(SUPPLIED RECORDS begins)
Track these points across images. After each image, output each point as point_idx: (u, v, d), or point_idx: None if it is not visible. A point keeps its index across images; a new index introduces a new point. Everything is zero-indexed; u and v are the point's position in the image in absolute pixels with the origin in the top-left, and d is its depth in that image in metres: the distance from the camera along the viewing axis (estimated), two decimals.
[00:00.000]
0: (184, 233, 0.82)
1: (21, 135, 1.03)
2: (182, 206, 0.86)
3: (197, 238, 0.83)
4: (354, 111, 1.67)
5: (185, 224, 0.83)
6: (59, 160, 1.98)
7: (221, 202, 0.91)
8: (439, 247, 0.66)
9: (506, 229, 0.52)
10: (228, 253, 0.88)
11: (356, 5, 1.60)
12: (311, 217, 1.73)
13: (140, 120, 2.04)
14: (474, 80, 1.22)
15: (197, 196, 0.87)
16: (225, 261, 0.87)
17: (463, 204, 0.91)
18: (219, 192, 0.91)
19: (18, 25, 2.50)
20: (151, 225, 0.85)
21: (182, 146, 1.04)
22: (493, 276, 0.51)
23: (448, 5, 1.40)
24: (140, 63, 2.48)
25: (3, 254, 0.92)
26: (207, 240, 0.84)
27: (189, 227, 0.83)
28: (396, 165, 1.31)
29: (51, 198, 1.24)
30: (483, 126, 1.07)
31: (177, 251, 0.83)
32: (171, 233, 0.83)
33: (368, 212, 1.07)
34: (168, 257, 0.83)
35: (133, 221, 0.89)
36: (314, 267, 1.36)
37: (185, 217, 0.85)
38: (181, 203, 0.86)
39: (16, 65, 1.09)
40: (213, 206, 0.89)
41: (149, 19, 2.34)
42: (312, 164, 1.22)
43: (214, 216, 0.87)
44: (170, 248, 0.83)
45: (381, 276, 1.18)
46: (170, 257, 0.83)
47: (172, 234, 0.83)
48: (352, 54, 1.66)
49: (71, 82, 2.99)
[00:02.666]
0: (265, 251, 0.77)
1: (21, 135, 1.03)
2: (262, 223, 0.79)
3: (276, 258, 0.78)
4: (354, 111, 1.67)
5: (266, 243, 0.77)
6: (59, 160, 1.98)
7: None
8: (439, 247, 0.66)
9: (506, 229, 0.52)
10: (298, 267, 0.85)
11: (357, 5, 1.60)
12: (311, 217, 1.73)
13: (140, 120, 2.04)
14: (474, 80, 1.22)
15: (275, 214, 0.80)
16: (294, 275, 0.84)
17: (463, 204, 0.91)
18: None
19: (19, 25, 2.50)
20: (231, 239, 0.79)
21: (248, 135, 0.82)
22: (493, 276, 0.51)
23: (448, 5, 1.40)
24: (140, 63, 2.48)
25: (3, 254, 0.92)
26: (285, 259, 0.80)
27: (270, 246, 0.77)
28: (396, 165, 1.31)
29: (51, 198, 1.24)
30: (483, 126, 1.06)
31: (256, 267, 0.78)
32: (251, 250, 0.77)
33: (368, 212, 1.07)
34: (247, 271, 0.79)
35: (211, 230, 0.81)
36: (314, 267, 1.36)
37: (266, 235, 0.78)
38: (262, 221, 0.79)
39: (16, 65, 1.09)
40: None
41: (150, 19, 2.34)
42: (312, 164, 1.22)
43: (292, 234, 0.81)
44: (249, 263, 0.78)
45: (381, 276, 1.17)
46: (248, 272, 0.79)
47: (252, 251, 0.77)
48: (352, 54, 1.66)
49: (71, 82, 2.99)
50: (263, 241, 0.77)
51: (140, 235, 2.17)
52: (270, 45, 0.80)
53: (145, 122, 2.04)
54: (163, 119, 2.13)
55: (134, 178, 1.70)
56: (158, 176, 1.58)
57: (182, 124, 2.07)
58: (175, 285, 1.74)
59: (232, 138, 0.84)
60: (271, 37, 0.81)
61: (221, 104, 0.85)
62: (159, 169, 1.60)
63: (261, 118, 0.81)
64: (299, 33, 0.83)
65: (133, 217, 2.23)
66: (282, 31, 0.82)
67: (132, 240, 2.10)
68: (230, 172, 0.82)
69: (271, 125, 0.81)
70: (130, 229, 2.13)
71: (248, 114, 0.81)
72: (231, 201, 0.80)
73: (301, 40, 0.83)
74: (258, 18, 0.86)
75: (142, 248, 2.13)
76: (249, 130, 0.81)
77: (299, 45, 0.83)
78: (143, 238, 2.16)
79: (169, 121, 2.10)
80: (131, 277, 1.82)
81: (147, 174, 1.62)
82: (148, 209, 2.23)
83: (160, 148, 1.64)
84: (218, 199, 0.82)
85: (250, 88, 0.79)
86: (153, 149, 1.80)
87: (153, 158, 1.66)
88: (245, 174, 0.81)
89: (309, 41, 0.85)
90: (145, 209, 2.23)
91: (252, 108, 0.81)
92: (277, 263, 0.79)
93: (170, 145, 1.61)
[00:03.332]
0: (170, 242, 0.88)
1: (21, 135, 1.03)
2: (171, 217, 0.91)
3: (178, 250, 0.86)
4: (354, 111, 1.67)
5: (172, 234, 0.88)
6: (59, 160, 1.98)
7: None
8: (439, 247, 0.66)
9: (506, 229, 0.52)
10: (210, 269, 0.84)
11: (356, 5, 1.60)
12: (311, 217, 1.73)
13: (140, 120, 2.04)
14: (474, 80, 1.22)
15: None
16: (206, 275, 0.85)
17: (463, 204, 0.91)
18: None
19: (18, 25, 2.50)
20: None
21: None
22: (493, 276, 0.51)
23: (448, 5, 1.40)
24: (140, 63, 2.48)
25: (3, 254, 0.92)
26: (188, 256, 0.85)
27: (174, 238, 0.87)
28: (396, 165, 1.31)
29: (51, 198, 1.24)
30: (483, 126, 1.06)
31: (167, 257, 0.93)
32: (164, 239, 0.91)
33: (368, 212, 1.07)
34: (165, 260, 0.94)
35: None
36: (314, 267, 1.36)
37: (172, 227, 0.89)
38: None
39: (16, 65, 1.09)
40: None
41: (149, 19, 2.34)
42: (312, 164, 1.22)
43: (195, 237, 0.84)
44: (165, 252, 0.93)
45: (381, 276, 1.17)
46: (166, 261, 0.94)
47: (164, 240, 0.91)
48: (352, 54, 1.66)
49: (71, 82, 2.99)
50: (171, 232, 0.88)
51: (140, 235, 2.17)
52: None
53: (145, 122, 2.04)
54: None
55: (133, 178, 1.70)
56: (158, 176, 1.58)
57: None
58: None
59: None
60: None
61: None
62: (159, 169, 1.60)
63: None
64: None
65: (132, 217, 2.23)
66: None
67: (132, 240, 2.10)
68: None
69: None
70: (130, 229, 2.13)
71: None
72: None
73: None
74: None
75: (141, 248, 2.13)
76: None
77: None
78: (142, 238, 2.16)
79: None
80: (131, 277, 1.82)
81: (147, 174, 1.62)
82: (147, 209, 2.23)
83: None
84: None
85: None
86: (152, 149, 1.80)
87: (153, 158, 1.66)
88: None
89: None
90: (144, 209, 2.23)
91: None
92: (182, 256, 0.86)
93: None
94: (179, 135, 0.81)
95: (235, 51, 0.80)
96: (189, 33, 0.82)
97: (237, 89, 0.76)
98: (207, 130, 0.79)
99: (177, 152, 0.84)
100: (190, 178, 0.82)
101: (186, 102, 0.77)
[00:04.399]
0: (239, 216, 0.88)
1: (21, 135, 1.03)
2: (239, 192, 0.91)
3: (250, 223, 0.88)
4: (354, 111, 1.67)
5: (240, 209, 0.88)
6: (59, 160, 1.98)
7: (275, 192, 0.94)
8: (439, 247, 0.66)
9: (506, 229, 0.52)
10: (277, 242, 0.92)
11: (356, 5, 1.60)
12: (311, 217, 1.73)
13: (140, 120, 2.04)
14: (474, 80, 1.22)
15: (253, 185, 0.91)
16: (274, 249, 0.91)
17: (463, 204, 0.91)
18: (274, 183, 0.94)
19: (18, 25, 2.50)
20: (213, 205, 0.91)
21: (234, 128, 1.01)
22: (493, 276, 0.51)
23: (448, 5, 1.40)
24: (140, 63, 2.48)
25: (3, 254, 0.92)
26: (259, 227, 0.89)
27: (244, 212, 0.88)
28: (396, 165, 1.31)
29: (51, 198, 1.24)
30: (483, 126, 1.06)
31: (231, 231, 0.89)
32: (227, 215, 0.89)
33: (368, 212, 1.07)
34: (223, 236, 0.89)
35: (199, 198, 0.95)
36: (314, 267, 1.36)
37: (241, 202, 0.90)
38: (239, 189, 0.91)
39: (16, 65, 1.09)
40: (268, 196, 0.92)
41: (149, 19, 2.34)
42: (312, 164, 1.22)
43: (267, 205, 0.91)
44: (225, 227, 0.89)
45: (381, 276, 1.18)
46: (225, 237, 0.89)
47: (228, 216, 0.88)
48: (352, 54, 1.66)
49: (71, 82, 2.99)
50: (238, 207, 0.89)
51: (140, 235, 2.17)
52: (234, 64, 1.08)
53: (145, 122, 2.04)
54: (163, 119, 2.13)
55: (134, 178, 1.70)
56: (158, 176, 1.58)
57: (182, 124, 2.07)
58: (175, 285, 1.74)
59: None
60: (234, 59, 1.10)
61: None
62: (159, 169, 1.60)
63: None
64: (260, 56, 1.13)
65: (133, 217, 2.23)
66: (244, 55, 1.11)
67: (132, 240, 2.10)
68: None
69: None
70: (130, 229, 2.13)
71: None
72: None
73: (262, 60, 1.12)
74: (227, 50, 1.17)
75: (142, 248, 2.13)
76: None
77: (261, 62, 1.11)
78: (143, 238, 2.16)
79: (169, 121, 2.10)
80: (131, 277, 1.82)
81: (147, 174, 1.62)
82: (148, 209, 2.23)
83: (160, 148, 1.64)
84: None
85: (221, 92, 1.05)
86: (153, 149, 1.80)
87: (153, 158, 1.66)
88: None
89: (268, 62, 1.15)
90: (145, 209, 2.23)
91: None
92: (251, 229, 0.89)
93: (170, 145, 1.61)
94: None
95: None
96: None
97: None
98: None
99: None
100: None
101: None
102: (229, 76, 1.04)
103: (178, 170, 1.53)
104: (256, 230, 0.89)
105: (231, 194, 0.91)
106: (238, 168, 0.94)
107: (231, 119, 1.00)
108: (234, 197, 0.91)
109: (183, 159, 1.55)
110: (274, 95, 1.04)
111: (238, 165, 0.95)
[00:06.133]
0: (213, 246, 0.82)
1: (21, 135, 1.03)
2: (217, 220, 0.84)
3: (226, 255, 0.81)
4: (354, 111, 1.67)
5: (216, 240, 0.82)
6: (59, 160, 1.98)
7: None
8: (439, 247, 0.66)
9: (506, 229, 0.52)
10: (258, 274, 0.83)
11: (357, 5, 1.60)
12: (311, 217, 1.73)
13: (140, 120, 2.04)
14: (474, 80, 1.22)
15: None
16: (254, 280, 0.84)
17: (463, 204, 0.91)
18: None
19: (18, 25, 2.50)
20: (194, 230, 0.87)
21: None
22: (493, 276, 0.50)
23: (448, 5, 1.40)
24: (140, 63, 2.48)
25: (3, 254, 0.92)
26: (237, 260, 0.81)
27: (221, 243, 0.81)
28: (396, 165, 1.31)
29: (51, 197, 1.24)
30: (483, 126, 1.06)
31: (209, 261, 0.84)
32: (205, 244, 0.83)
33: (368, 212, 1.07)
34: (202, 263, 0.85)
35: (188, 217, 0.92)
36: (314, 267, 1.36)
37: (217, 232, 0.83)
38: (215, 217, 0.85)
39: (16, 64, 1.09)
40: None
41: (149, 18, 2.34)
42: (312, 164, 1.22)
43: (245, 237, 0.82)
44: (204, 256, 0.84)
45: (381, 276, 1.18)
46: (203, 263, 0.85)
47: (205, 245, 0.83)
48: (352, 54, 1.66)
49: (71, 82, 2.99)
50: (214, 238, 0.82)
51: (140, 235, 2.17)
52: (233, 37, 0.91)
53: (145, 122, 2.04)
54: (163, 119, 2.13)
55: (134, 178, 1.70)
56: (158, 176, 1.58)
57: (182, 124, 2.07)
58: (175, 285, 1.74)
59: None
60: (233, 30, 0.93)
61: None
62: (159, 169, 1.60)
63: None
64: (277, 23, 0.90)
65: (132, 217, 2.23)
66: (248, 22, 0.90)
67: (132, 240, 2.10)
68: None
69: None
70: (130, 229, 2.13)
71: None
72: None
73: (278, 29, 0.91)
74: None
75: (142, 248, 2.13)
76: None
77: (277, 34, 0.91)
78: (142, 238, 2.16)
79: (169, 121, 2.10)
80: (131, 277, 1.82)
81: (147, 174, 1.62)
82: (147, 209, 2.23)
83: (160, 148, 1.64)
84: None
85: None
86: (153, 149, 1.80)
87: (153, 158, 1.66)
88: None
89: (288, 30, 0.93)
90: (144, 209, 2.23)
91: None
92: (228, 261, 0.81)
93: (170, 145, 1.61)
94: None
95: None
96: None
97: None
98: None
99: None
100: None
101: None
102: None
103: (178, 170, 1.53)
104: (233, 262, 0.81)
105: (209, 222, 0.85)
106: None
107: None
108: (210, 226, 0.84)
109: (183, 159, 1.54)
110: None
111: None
(SUPPLIED RECORDS ends)
EXERCISE OBJECTIVE: Extract from the records above the lines from the one containing "94: (179, 135, 0.81)" to the one containing "101: (186, 102, 0.77)", both lines included, exactly as they appear and with nothing else.

ANSWER BOX:
94: (179, 135, 0.81)
95: (235, 51, 0.80)
96: (189, 33, 0.82)
97: (237, 89, 0.76)
98: (207, 130, 0.79)
99: (177, 152, 0.84)
100: (190, 178, 0.82)
101: (186, 102, 0.77)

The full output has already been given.